The best team won, but it was closer than anyone liked.
3. New Zealand 49 Wales 6 (Brisbane, 1987)
Footage of the '87 semifinals seems impossibly quaint. They were played on club grounds – Concord Oval and Ballymore – and the former had an unsightly strut in the grandstand that would split the television picture at inopportune times.
Ballymore was slightly more picturesque but it looked more like a battleground after the All Blacks laid waste to Wales.
Wales had a decent backline including the brilliant Jonathan Davies but they only had rare glimpses of the ball as the All Blacks pack buried their counterparts.
They scored eight tries, including pairs for John Kirwan, who was in his pomp, and Buck Shelford, who was remarkably lucky to still be on the field for his second try after he cold-cocked Neath lock Huw Richards.
In fact, that's what the game is probably remembered most for. Richards emerged from a maul and punched Gary Whetton in the head. Shelford saw this and landed a punch flush on Richards' jaw, knocking him senseless.
The poor bugger then suffered the indignity of being revived by his trainer only to be ordered from the field by ref Kerry Fitzgerald.
In another curiosity, it is hard to think of another test match where so many future league converts were playing.
Mark Brooke-Cowden, Kirwan and John Gallagher would all make the switch to league, as did Davies, Adrian Hadley and John Devereux.
2. New Zealand 20 Australia 6 (Eden Park, 2011)
A gritty All Black performance combined with an electric atmosphere made this a night to remember.
It sounds strange to say this about a test at Eden Park, but if the All Blacks were favourites it was by the barest of margins.
Many pundits predicted that the Australian loosies led by David Pocock would rattle the inexperienced first-five Aaron Cruden, who had been drafted in after a devastating injury to Dan Carter and subsequent injury to Colin Slade.
Instead it was Pocock conceding penalties and Cruden orchestrating some penetrative attack that were the early highlights of the match.
Ma'a Nonu scored after brilliant work from Israel Dagg, who was preferred at the back over 100-test veteran Mils Muliaina. It was to be the only try of the game, though Kaino had to deny all the laws of physics to hold Digby Ioane up.
Australia hoisted most of its possession high into the air but wings Richard Kahui and Cory Jane were near impeccable.
The only All Black who had reason not to enjoy his night was Sonny Bill Williams who came on as a sub in the 72nd minute and departed three minutes later after being yellow carded by Craig Joubert.
Unbelievably, this was the first time the All Blacks had beaten Australia at a World Cup.
The hard work was done, nearly every New Zealand felt, the final would be a formality.
1. New Zealand 45 England 29 (Cape Town, 1995)

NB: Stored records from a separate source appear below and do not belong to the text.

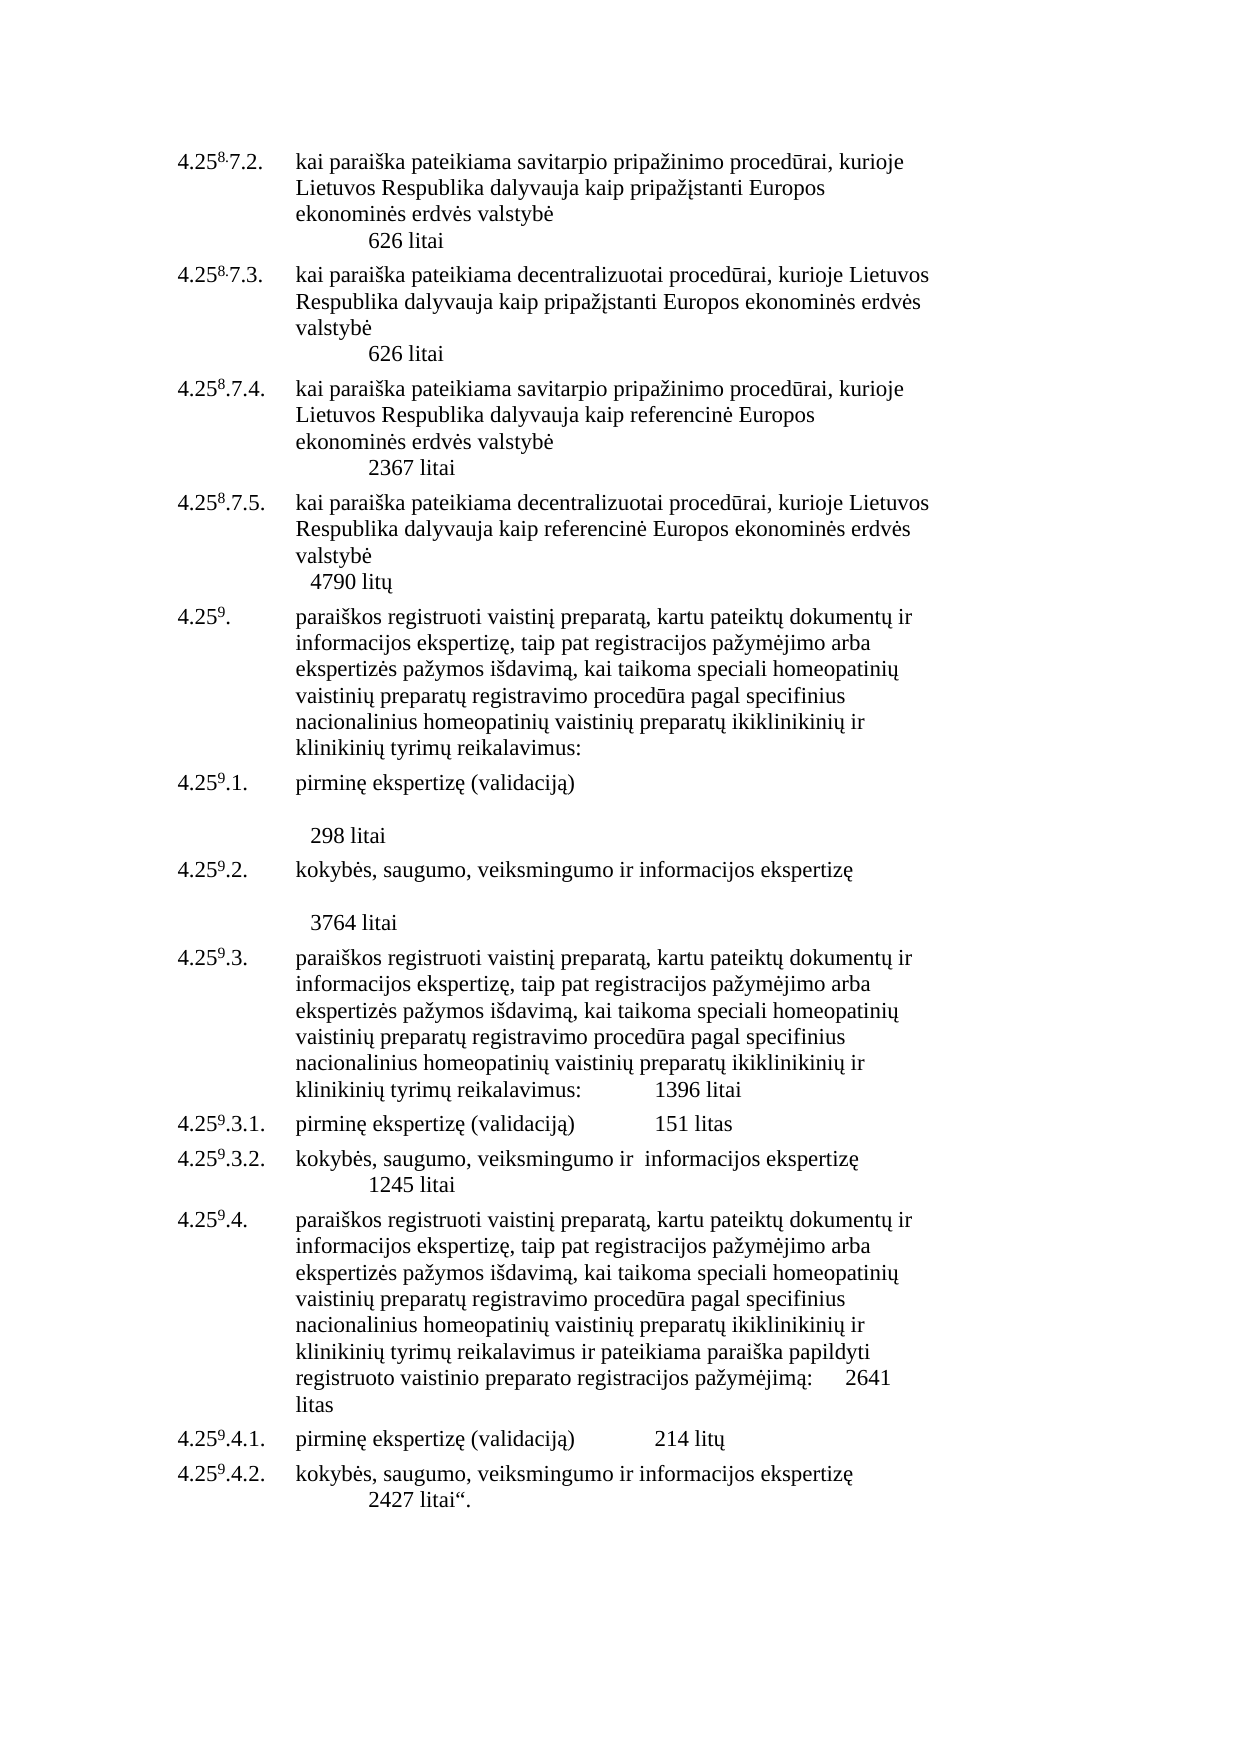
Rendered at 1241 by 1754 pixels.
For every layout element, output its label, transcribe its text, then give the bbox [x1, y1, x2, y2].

text 4.259.3.1. pirminę ekspertizę (validaciją) 151 litas [177, 1110, 930, 1137]
text 4.259.4.2. kokybės, saugumo, veiksmingumo ir informacijos ekspertizę 2427 litai“. [177, 1460, 930, 1513]
text 4.258.7.3. kai paraiška pateikiama decentralizuotai procedūrai, kurioje Lietuvos Respublika dalyvauja kaip pripažįstanti Europos ekonominės erdvės valstybė 626 litai [177, 261, 930, 367]
text 4.259.2. kokybės, saugumo, veiksmingumo ir informacijos ekspertizę 3764 litai [177, 857, 930, 936]
text 4.259. paraiškos registruoti vaistinį preparatą, kartu pateiktų dokumentų ir informacijos ekspertizę, taip pat registracijos pažymėjimo arba ekspertizės pažymos išdavimą, kai taikoma speciali homeopatinių vaistinių preparatų registravimo procedūra pagal specifinius nacionalinius homeopatinių vaistinių preparatų ikiklinikinių ir klinikinių tyrimų reikalavimus: [177, 603, 930, 761]
text 4.259.3. paraiškos registruoti vaistinį preparatą, kartu pateiktų dokumentų ir informacijos ekspertizę, taip pat registracijos pažymėjimo arba ekspertizės pažymos išdavimą, kai taikoma speciali homeopatinių vaistinių preparatų registravimo procedūra pagal specifinius nacionalinius homeopatinių vaistinių preparatų ikiklinikinių ir klinikinių tyrimų reikalavimus: 1396 litai [177, 944, 930, 1102]
text 4.258.7.2. kai paraiška pateikiama savitarpio pripažinimo procedūrai, kurioje Lietuvos Respublika dalyvauja kaip pripažįstanti Europos ekonominės erdvės valstybė 626 litai [177, 148, 930, 253]
text 4.258.7.4. kai paraiška pateikiama savitarpio pripažinimo procedūrai, kurioje Lietuvos Respublika dalyvauja kaip referencinė Europos ekonominės erdvės valstybė 2367 litai [177, 375, 930, 481]
text 4.259.4.1. pirminę ekspertizę (validaciją) 214 litų [177, 1425, 930, 1452]
text 4.258.7.5. kai paraiška pateikiama decentralizuotai procedūrai, kurioje Lietuvos Respublika dalyvauja kaip referencinė Europos ekonominės erdvės valstybė 4790 litų [177, 489, 945, 594]
text 4.259.4. paraiškos registruoti vaistinį preparatą, kartu pateiktų dokumentų ir informacijos ekspertizę, taip pat registracijos pažymėjimo arba ekspertizės pažymos išdavimą, kai taikoma speciali homeopatinių vaistinių preparatų registravimo procedūra pagal specifinius nacionalinius homeopatinių vaistinių preparatų ikiklinikinių ir klinikinių tyrimų reikalavimus ir pateikiama paraiška papildyti registruoto vaistinio preparato registracijos pažymėjimą: 2641 litas [177, 1206, 930, 1417]
text 4.259.3.2. kokybės, saugumo, veiksmingumo ir informacijos ekspertizę 1245 litai [177, 1145, 930, 1198]
text 4.259.1. pirminę ekspertizę (validaciją) 298 litai [177, 769, 930, 848]
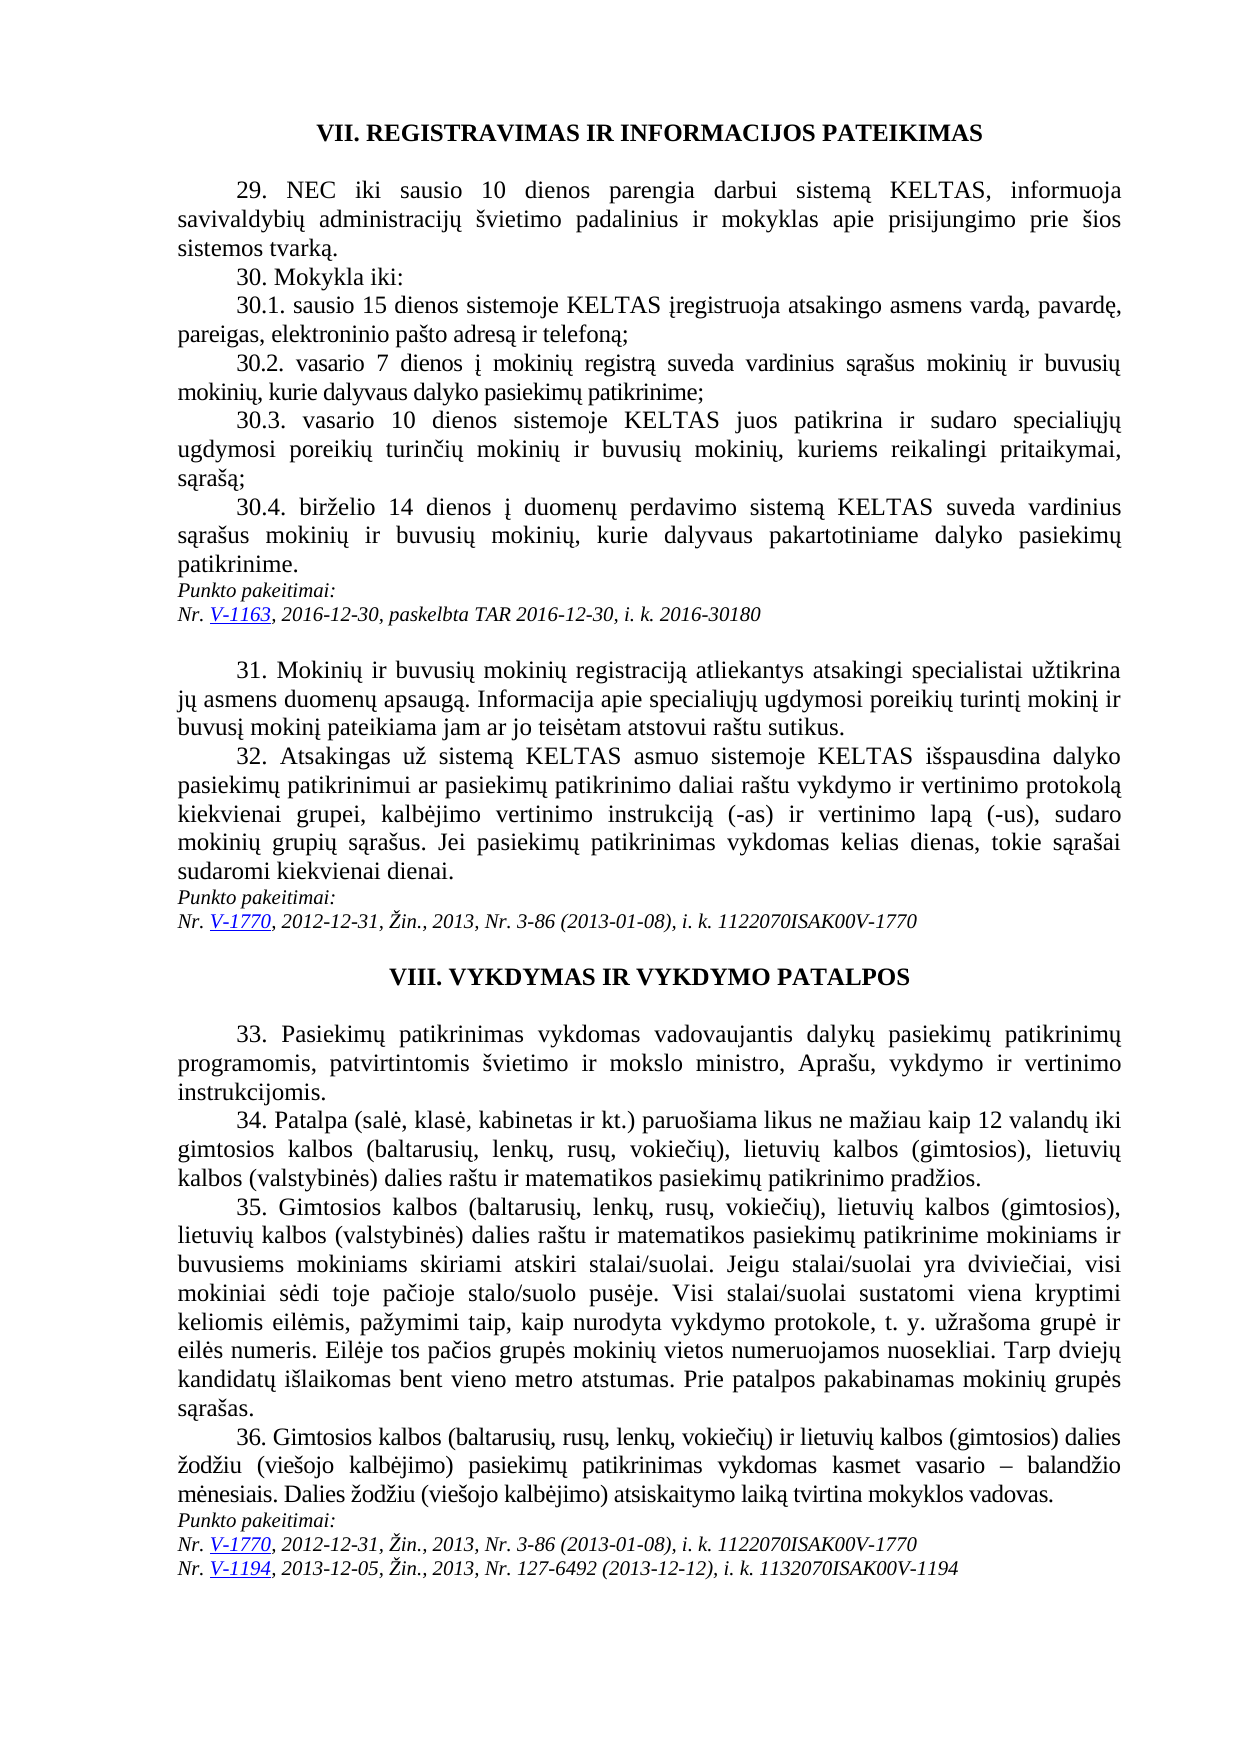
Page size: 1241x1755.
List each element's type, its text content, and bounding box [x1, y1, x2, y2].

Keith Quinn's seminal, borderline R-rated commentary of Jonah Lomu's opening try set the scene for New Zealand's greatest semifinal performance (and it's not even close).
The build-up had been dominated by England wing Tony Underwood's dismissive analysis of the threat of Lomu, saying to effect that he had yet to come up against meaningful opposition.
After his four-try demolition of England, he was still waiting. It would come a week later.
The game was effectively over by halftime, with the All Blacks leading 25-3 and a shell-shocked England unlikely candidates to chase down a big lead.
To give the men in white some credit, they ran in four second-half tries and finished the stronger side, but the damage was done.
As an exclamation point, the exquisitely skilled No 8 Zinzan Brooke landed a 45m dropped goal on the angle. What is less well known is that it came after Robin Brooke, a lock, had pinned England deep with a raking spiral punt.
Quinn's commentary of the drop goal is less celebrated but much better: "Zinzan Brooke is aiming a drop kick from a MILLION MILES OUT… WHAT A GOAL!"
"I used to practice all the time. I loved kicking," Brooke would later say. "Why should it be the flyhalf who kicks the ball?"